Around the world, the ultra-privileged have begun to invest less in material goods and more in immaterial experiences as a way to express themselves and their ability to access a broader range of opportunities. The flashy materially-oriented status symbol of the past is losing its standing as a reflection of success or wealth. In its place comes cultural capital, the accumulation of cultural engagement and unique experiences. Elites worldwide are investing significantly more than ever in the immaterial—education, unique and enriching experiences, retirement, social causes, health, wellness and spiritual exploration—all of which cost significantly more than what the general population can afford.
Now that globalization has made them affordable to the middle class, high-quality material goods (and their knock-offs) have become increasingly accessible to people of a wide range of means, and their standing as symbols of wealth and status has diminished. Luxury goods are no longer the symbol of elitism; luxury lifestyles and experiences—still out of reach to the general public—are.
As the rise in inconspicuous consumption reverberates around the globe, its perceptible shift influences how the rest of us make choices.

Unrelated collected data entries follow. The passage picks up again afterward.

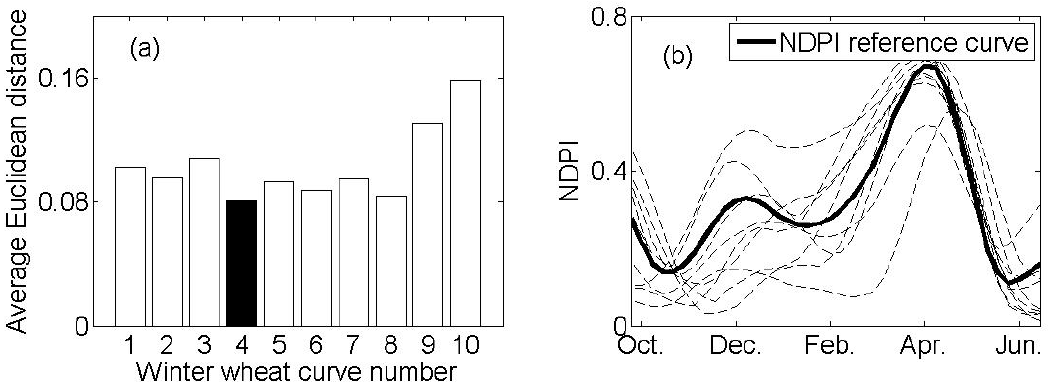
Figure 7. ( a ) Average Euclidean distance of each winter wheat NDPI curve from the other curves; Curve No. 4 has the minimum distance (filled-in black bar). ( b ) NDPI curves of ten winter wheat samples and the reference one.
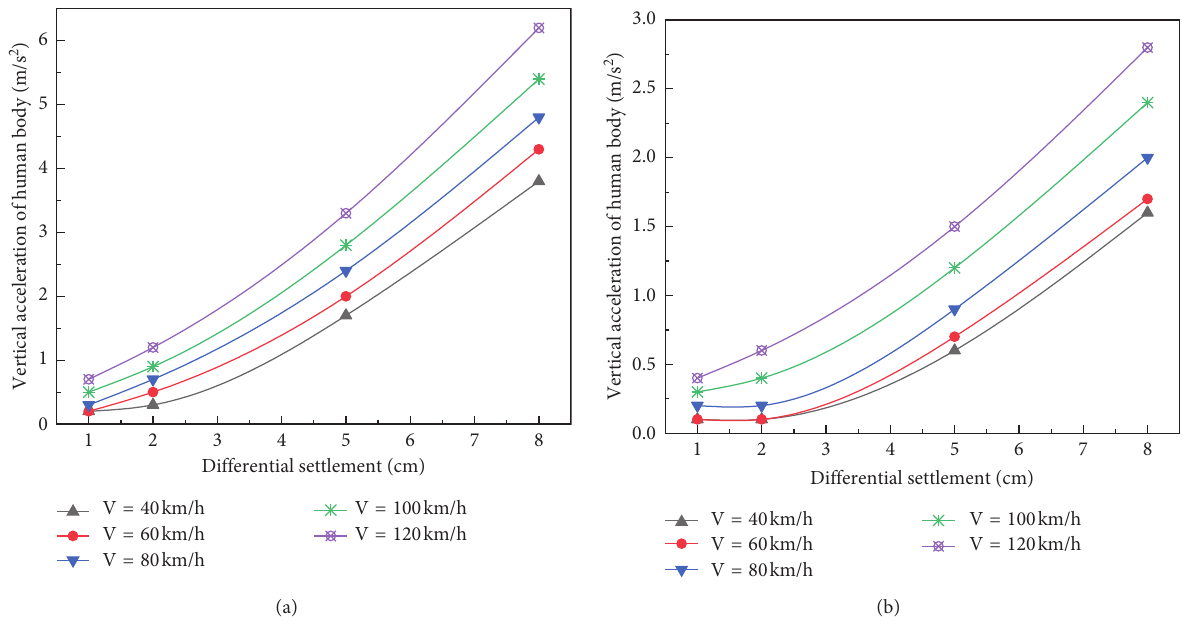
Figure 6: Correlation curve between maximum vertical acceleration of the human body and differential settlement value. (a) Differential settlement length 10m and (b) differential settlement length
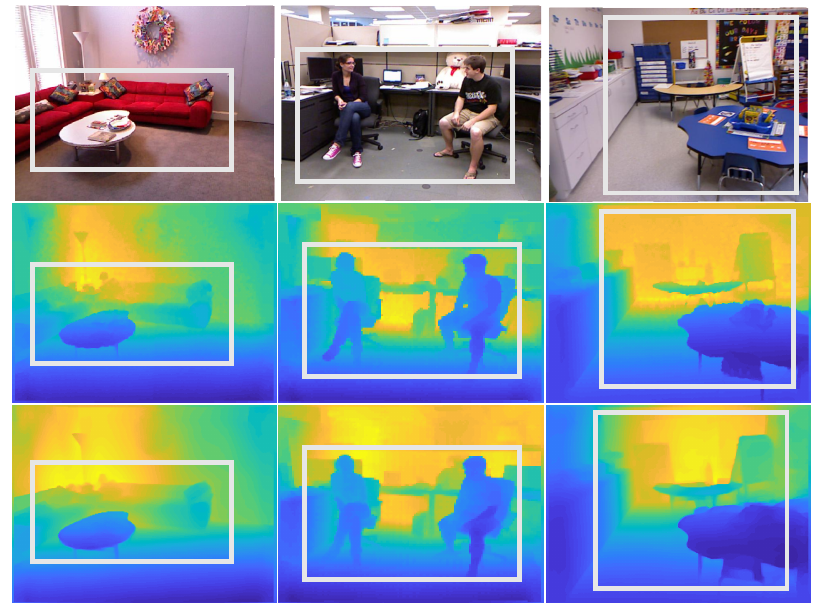
Figure 7. (row 1) Input images, (row 2) ground-truth depth, and (row 3) resulting depth images with the NYU Depth-v2 dataset.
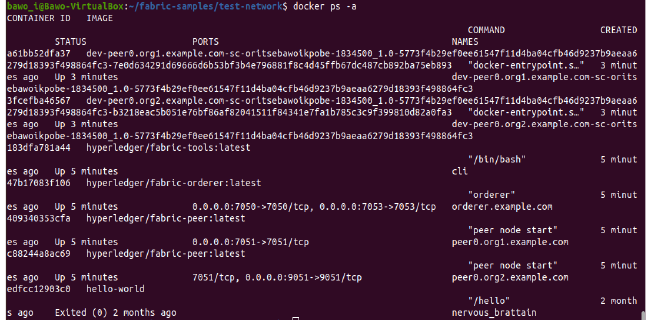
Figure 8: Test network components implemented in Hyperledger Fabric.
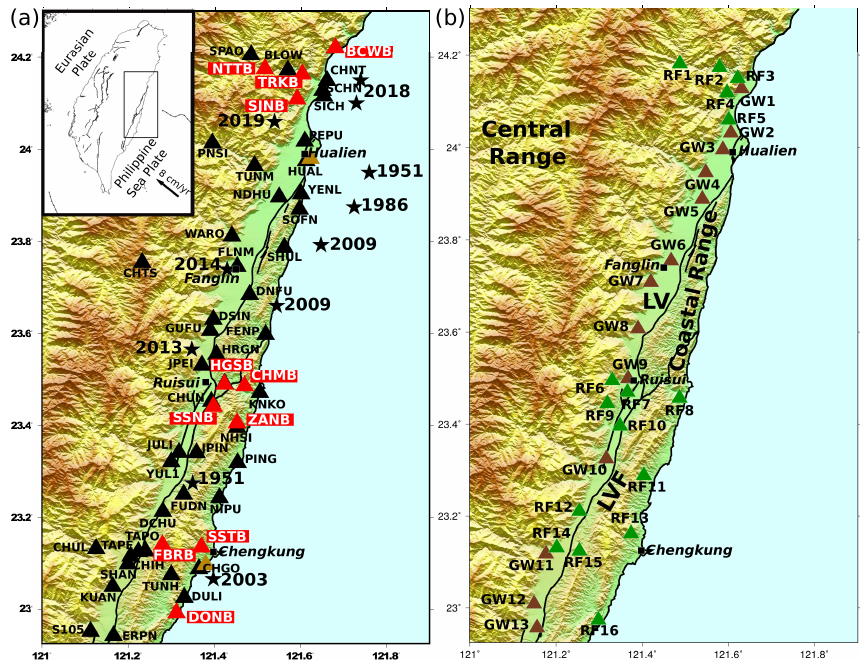
Figure 2. Map of station locations, topography, major faults and major cities in eastern Taiwan. ( a ) Earth and ocean deformation monitoring: red triangles indicate Sacks–Evertson borehole strain- meter (BCWB, NTTB and CHMB are permanently shut off in 2021), black triangles denote continuous GNSS stations and brown triangles indicate tide-gauges operated by the Central Weather Bureau. Black stars denote major earthquakes in the region since 1950, from north to south: 2018 Hualien M w 6.1 and M w 6.4 sequence, 2019 M w 6.1 Hualien event, 1951 M L 7.3 Hualien-Taitung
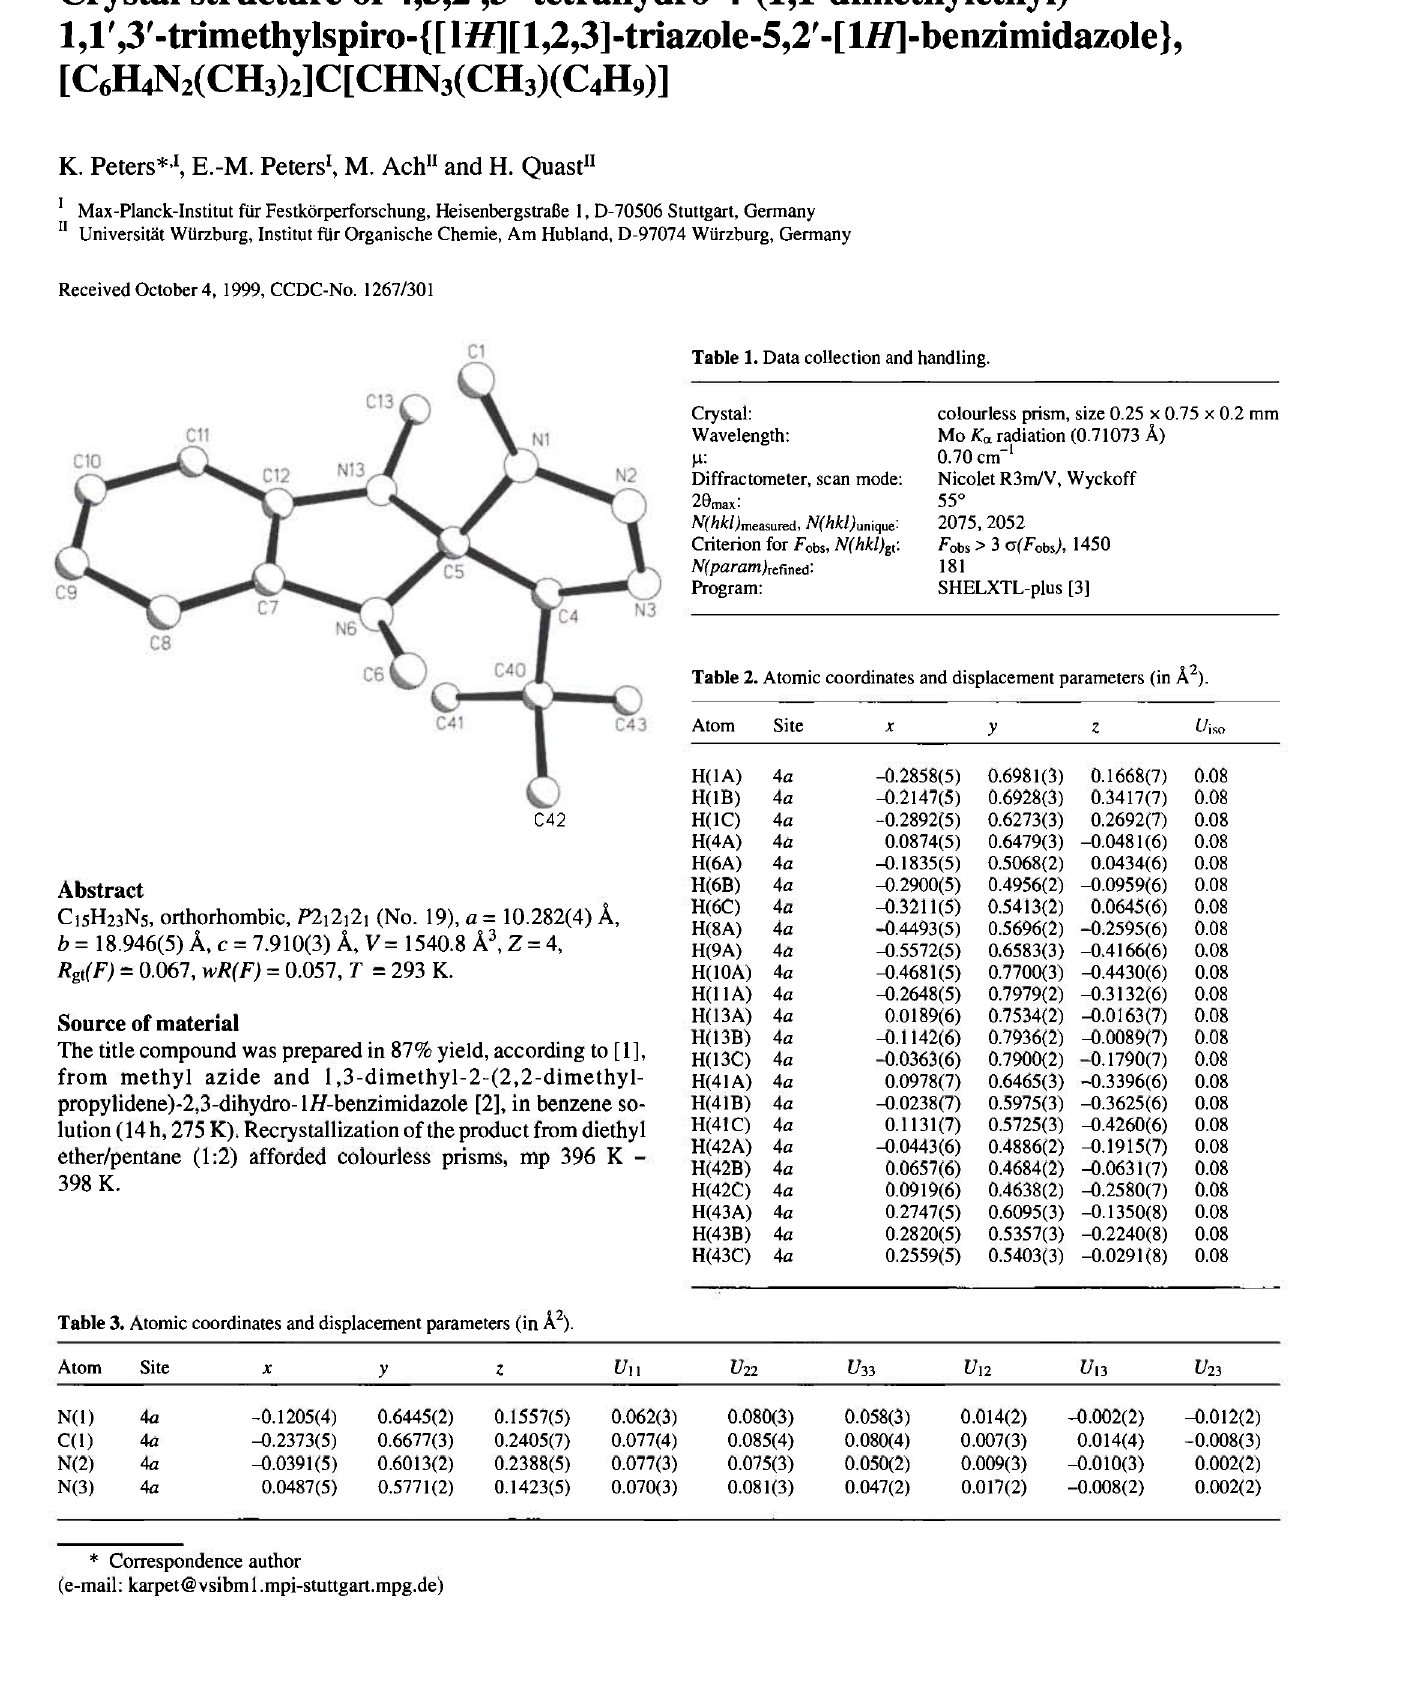
Table 3. Atomic coordinates and displacement parameters (in Ä 2 ).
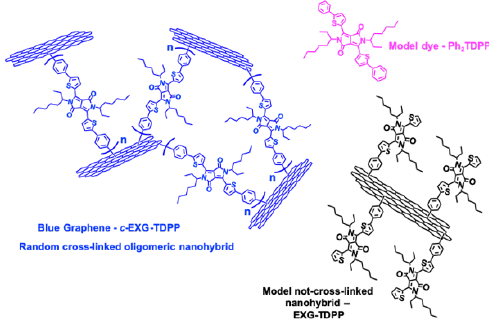
Figure 1: Structure of the cross-linked graphene- dithiophenediketopyrrolopyrrole hybrid c-EXG-TDPP, of the model Ph 2 TDPP chromophore unit constituting its cross-linking oligomers, and of the analogous hybrid system lacking cross-linking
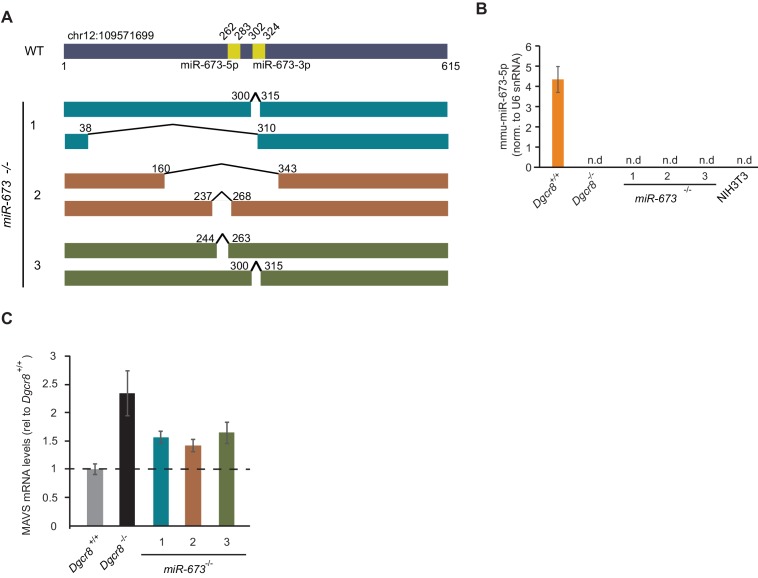
Characterization of miR-673-/- mouse embryonic stem cells.(a) Genomic sequencing of miR-673 locus contained in chromosome 12. In WT, the position of the two miRNAs encoded by the locus, miR-673–5p and miR-673–3p are indicated by yellow boxes. For miR-673-/- clones (1,2 and 3) both sequenced alleles are shown with the indicated deletions induced by CRISPR. (b) Quantification of mmu-miR-673–5p abundance by qRT-PCR. Data show the average (n = 3)±s.d, normalized to U6 snRNA. (n.d, not detected) (c) Quantification of Mavs mRNA levels by RT-qPCR. Data show the average of at least (n = 3)±s.d, normalized to Actb, and relative to Dgcr8 +/+.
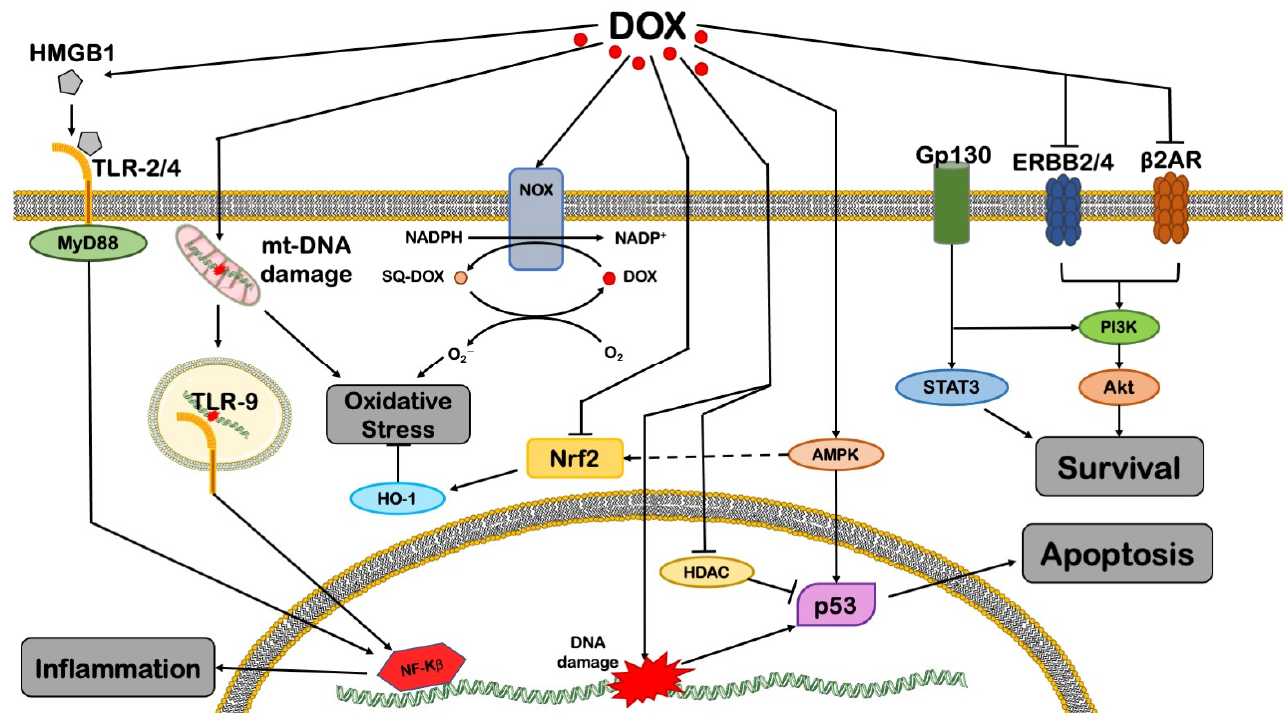
Figure 1. An overview of DOX-induced cytotoxicity in cardiomyocytes. The image reports the main mechanisms mediating the harmful effects of DOX. See text for further details. AMPK = AMP- activated protein kinase; AR = adrenergic receptor; Gp130 = glycoprotein 130; HDAC = histone deacetylase; HMGB1 = high-mobility group box 1; HO-1 = heme oxygenase 1; mtDNA = mitochondrial DNA; MyD88 = myeloid differentiation primary response 88; NADP = nicotinamide adenine dinucleotide phosphate; NF-kB = nuclear factor kappa-light-chain-enhancer of activated B cells; NOX = NADPH oxidase; NRF2 = nuclear respiratory factor 2; PI3K γ = phosphoinositide 3- kinase γ ; sq-DOX = doxorubicin (semiquinone form); STAT3 = signal transducer and activator of transcription 3; TLR = Toll-like receptor. This illustration includes elements from Servier Medical Art.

The value of education is immense in virtually every dimension, from the financial doors it opens, to nourishing positive self-esteem, to driving a more meaningful life. The uber affluent have access to the greatest quality of education as a result of their mobility and their considerable means to pay tuition no matter the cost. Pursuing education beyond undergrad and graduate degrees, simply for the love of knowledge and to gain a deeper understanding in areas of interests are on the rise among the affluent class. It is they who have the luxury of learning simply in order to evolve themselves intellectually.
According to the Global Wellness Institute, wellness is a $3.72 trillion industry world-wide, comprised of preventative medicine, anti-aging, beauty, nutrition, weight loss, spa destinations, and more. For the ultra-wealthy, the purpose of travel has shifted from indulgent and party-driven one-off experiences to health and wellness-oriented excursions. Luxury detox destinations and resorts offering spa treatments regeneration and self-development programs, and even energy healing and therapy seasons.
Personalized health care
The new rich take personalized health care far beyond general check-ups and over-the-counter vitamin supplements, acupuncture treatments and massage. Many emerging companies are providing concierge healthcare services that collect health data, monitor personal health needs, and provide real-time recommendations and suggestions to keep patients in optimal health.
Travel has become an integral and fluid part of the lifestyle of the new privileged consumer. Unique experiences and ultra-remote destinations are more sought after than opulent materialistic destinations. Global consciousness and international cultural awareness are becoming badges of honor. Experiences that are unique, immersive, educational, and potentially transformative are the new Holy Grail.
For consumers, it will be interesting to see what kind of trickle-down effect this trend has on the broader consumer base. Will material goods begin to lose their luster with the general public as the affluent seem less seduced by showy brands and products? Will they, too, begin to seek more from quality experiences than the quantity of material goods they can accumulate?
Emerging enterprises that are hoping to attract this segment of consumers will need to understand these shifts in global culture and may need to reprioritize consumerism in order to thrive.